Sejalan dengan penyebaran agama Islam yang mengikuti alur perdagangan di sepanjang pesisir pantai, maka kerajaan-kerajaan Islam pun berawal dari kotakota pelabuhan di Indonesia.
1. Kerajaan Samudera Pasai
Kesultanan Islam berikutnya yang muncul di Indonesia adalah Kerajaan Samudera Pasai. Kerajaan ini berkembang dengan pesat dan memiliki dua bandar perdagangan yang ramai, yaitu Samudera dan Pasai.
Pada awalnya, kesultanan Samudera Pasai merupakan penggabungan dua kerajaan kecil, yaitu kesultanan Samudera dan kesultanan Pasai. Seperti halnya Perlak, kota bandar Samudera dan Pasai terletak di pintu masuk Selat Malaka, yaitu jalur perdagangan utama antara Arab, Persia, India, dan Cina.

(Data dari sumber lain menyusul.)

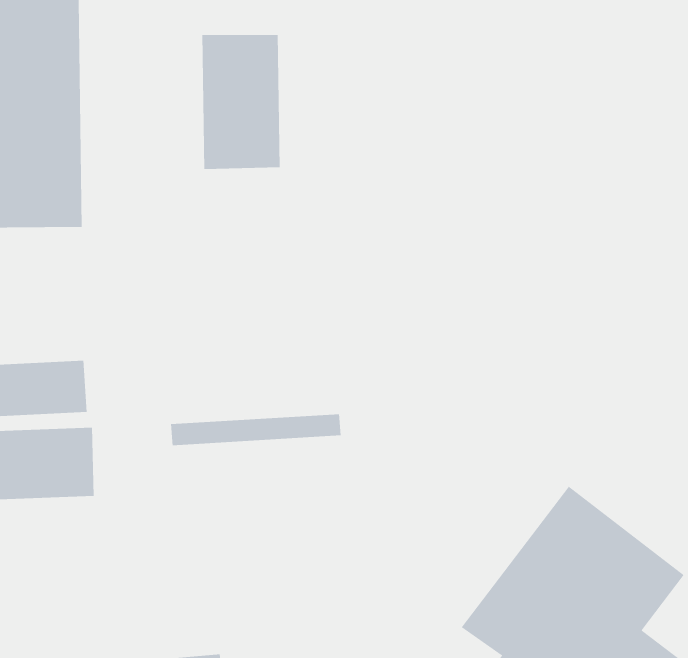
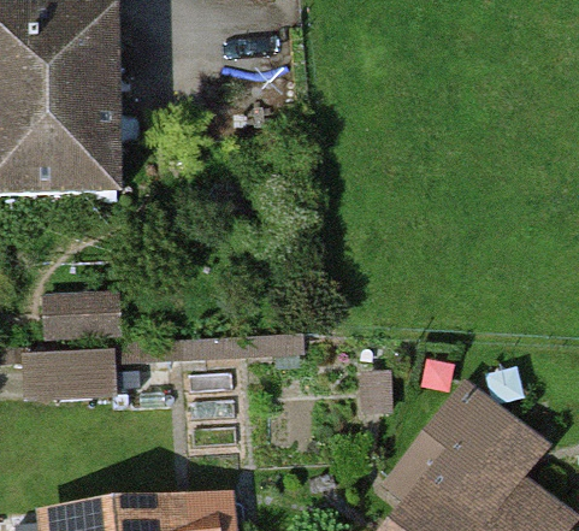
building: [202,34,280,170] -> none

Oleh karena itu, sangat mungkin kedua kota bandar itu telah mendapat pengaruh Islam pada abad VIII.
Keberadaan Kerajaan Samudera Pasai dapat terlacak berdasarkan beberapa sumber sejarah dan bukti-bukti. Seorang pengembara asal Arab yang bernama Ibnu Batutah menceritakan bahwa kerajaan ini diperintah oleh seorang sultan bernama Malik at-Thahir.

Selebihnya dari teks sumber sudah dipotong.